İBB Ulaşım Koordinasyon Müdürü Barış Yıldırım, hız kesici kasisler ile ilgili daha önce bir standardın genel mevzuatta olmadığını, UKOME kararıyla kendi dönemlerinde birkaç yıl önce bir standart belirlediklerini açıkladı. Yıldırım, kendilerine gelen taleplerin %80’nini hız kesici kasislerin oluşturduğunu da söylerken sözlerini şöyle sürdürdü: “Çok fazla istek var. Herkes sokağında bir şekilde kasis olsun istiyor ya da işte sitenin çıkışında, hareket ettiği yerde, çocuklarının oynadığı yerde kasis olsun istiyor insanlar ya da hayvanlara araçların çarptığı noktalarda kasis olsun istiyorlar. Dünyaya baktığınızda kasis görebileceğiniz yer sayısı çok az. Aslında trafik kurallarına uymamız gerekiyor bizim fakat o kadar çok talep geldi ki bir standart oluşturma gereği duyduk. Talep edilen her yere değil ama okul, park, cami gibi alanlarda kasis taleplerine cevap veriyoruz. Yani özellikle okul bölgelerinde çok hassas davranıyoruz, burada herhangi bir olumsuzluğa mahal vermemek adına. Fakat diğer yerlerde açıkçası zaten oluşturulmuş standartlarda da var. Kasislere müsaade etmek istemiyoruz. Daha çok trafik kurallarına uyulması gerektiğini her bölgede belirtiyoruz.”
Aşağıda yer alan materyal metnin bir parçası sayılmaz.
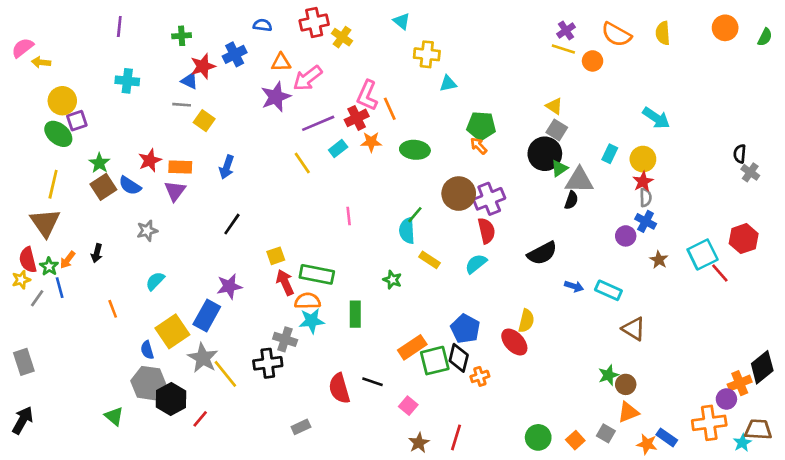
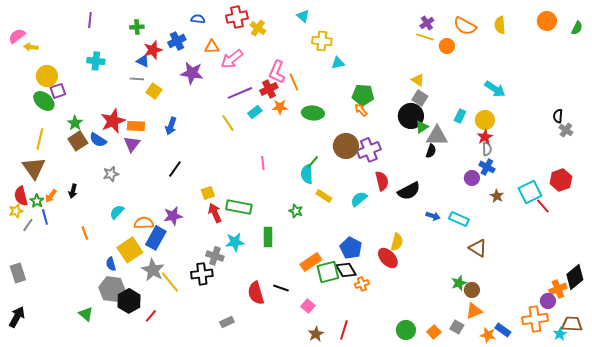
purple star: (276, 97) -> (192, 73), moved, turned 30
red star: (150, 160) -> (113, 121), size x1.4
red semicircle: (486, 231) -> (382, 181), moved
orange semicircle: (308, 301) -> (144, 223), moved
black diamond: (459, 358) -> (346, 270), turned -45

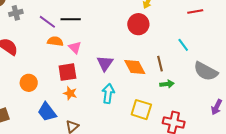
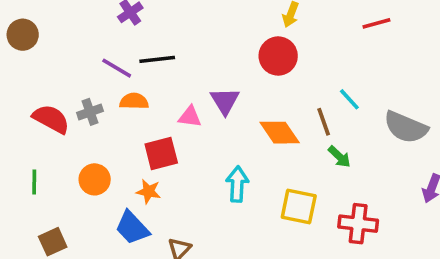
gray cross: (16, 13) -> (90, 112), moved
cyan line: (183, 45) -> (349, 99), moved
pink triangle: (75, 47) -> (190, 117), moved, turned -32
purple triangle: (105, 63) -> (225, 101), moved
green arrow: (167, 84) -> (339, 157), turned 56
orange star: (70, 93) -> (149, 191), moved

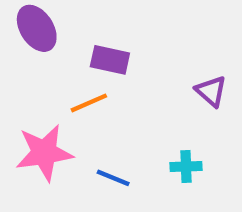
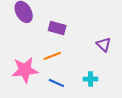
orange line: (89, 103) -> (52, 56), moved

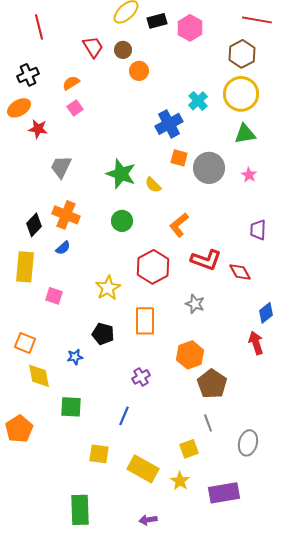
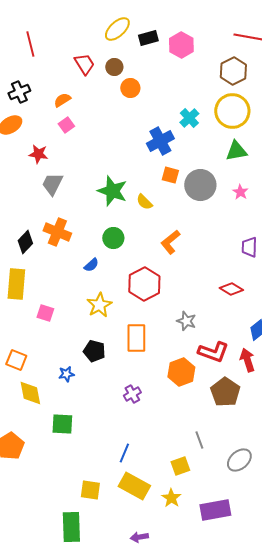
red star: (38, 129) -> (38, 154), moved
blue semicircle: (63, 248) -> (91, 265), moved
red L-shape: (206, 260) -> (213, 352), moved
red diamond: (240, 272) -> (231, 289), turned -30
brown pentagon: (212, 384) -> (225, 392), moved
blue line: (124, 416) -> (124, 453), moved
gray ellipse: (248, 443) -> (239, 460), turned 35
yellow square: (99, 454) -> (90, 490), moved

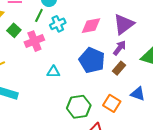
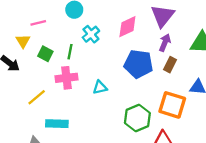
green line: (39, 15) -> (70, 52), moved
pink cross: (34, 41) -> (67, 78), moved, turned 30
orange square: (112, 103) -> (172, 105), size x1.4

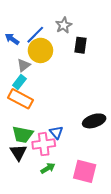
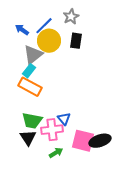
black rectangle: (80, 45) -> (76, 41), moved
gray triangle: (24, 65) -> (33, 55), size x1.5
black ellipse: (94, 121) -> (100, 141), moved
pink square: (85, 171) -> (83, 141), moved

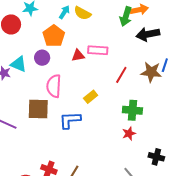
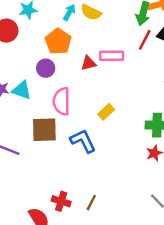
cyan triangle: (18, 64) -> (22, 90), moved
red line: (121, 75) -> (145, 40), moved
blue L-shape: (70, 120) -> (83, 141), turned 70

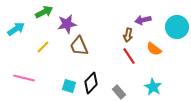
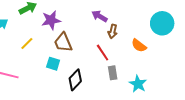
purple arrow: (143, 20) -> (100, 16), moved, turned 42
red line: (129, 56) -> (103, 53), moved
cyan square: (69, 86) -> (53, 64), moved
gray rectangle: (119, 92) -> (113, 73), moved, turned 32

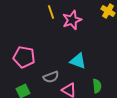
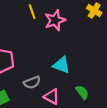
green semicircle: (97, 86) -> (82, 92), turned -32

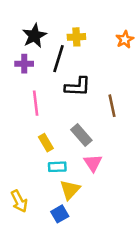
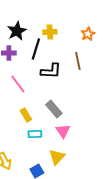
pink line: (36, 103) -> (18, 84), turned -30
brown line: (112, 106) -> (78, 61), moved
yellow triangle: (70, 190) -> (57, 157), moved

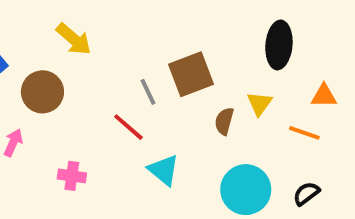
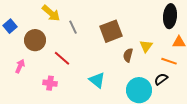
black ellipse: (279, 45) -> (170, 16), moved
gray line: (148, 92) -> (73, 27), moved
red line: (128, 127) -> (62, 58), moved
black semicircle: (306, 194) -> (161, 79), moved

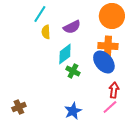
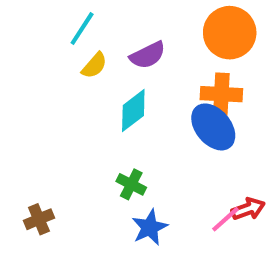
yellow semicircle: (46, 32) -> (94, 65), turned -136
green cross: (73, 71) -> (131, 184), moved
red arrow: (114, 90) -> (248, 209), moved, turned 63

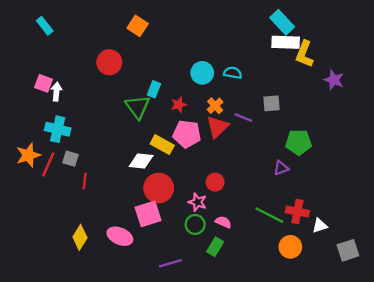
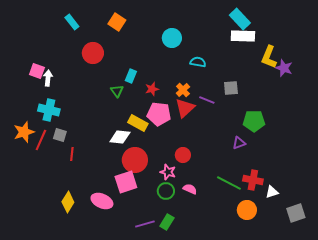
cyan rectangle: (45, 26) -> (72, 22), moved
yellow L-shape: (304, 54) -> (269, 57), moved
cyan circle: (202, 73) -> (172, 38), moved
green triangle: (138, 107) -> (117, 91), size x0.6
green rectangle: (215, 247) -> (167, 222), moved

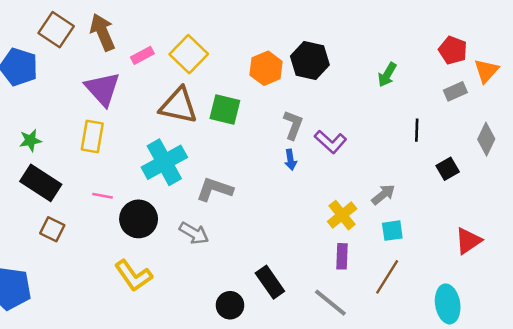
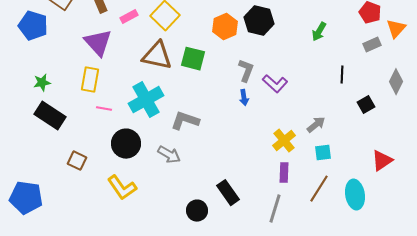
pink line: (102, 196) -> (104, 109), moved
brown square: (52, 229) -> (77, 161), moved
gray line: (330, 303) -> (275, 209), turned 68
cyan ellipse: (448, 304) -> (355, 195), moved

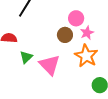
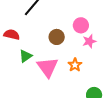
brown circle: (65, 35) -> (57, 37), moved
orange star: (86, 56) -> (75, 65), moved, size x0.6

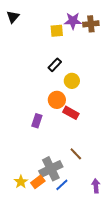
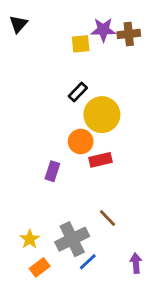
yellow circle: (72, 81) -> (102, 115), size x1.6
red rectangle: (71, 113) -> (100, 160), turned -42
yellow star: (21, 182) -> (30, 239), moved
orange rectangle: (38, 182) -> (40, 267), moved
İSTANBUL’UN KAZA KARA NOKTALARI
İBB Ulaşım Koordinasyon Müdürü Barış Yıldırım, İstanbul’da en çok kaza olan yerleri ve bu bölgeler ile ilgili çalışmaları da anlattı. Yıldırım, şöyle konuştu: “İstanbul’da 2020 yılında 335 nokta, 2021 yılında da 204 nokta belirlenmiş. En çok kazanın meydana geldiği noktalar. 2022 yılı için hâlâ çalışmalar devam ediyor. Tabii bu bizim İstanbul Emniyet Müdürlüğünden aldığımız verilere dayanarak söylediğim kaza noktaları. Çünkü en net veriler onlara gidiyor diyebilirim. Bunun en başlıca 4-5 yerinden bahsetmek istiyorum; Vatan Caddesi-Oğuzhan Caddesi kesişimi ve Vatan Caddesi-Akdeniz Caddesi kesişimi, Kennedy Caddesi-10 Yıl Caddesi kesişimi, Atatürk Bulvarı-Fevzipaşa Caddesi kesişimi, Dolmabahçe Caddesi, Kadırgalar caddesi üzeri… İşte böyle liste devam ediyor. Bununla alakalı tabii ki fiziki anlamda düzenlemeler çalıştık bazı yerlere, bazı yerlerde hâlâ çalışma aşamasında. Dediğim gibi Emniyet Müdürlüğüyle birlikte hareket ediyoruz burada da. Hem onların önerilerini dikkate alıyoruz hem biz fikir alışverişi yaparak bu bölgelerde de çözüm üretmeye çalışıyoruz.”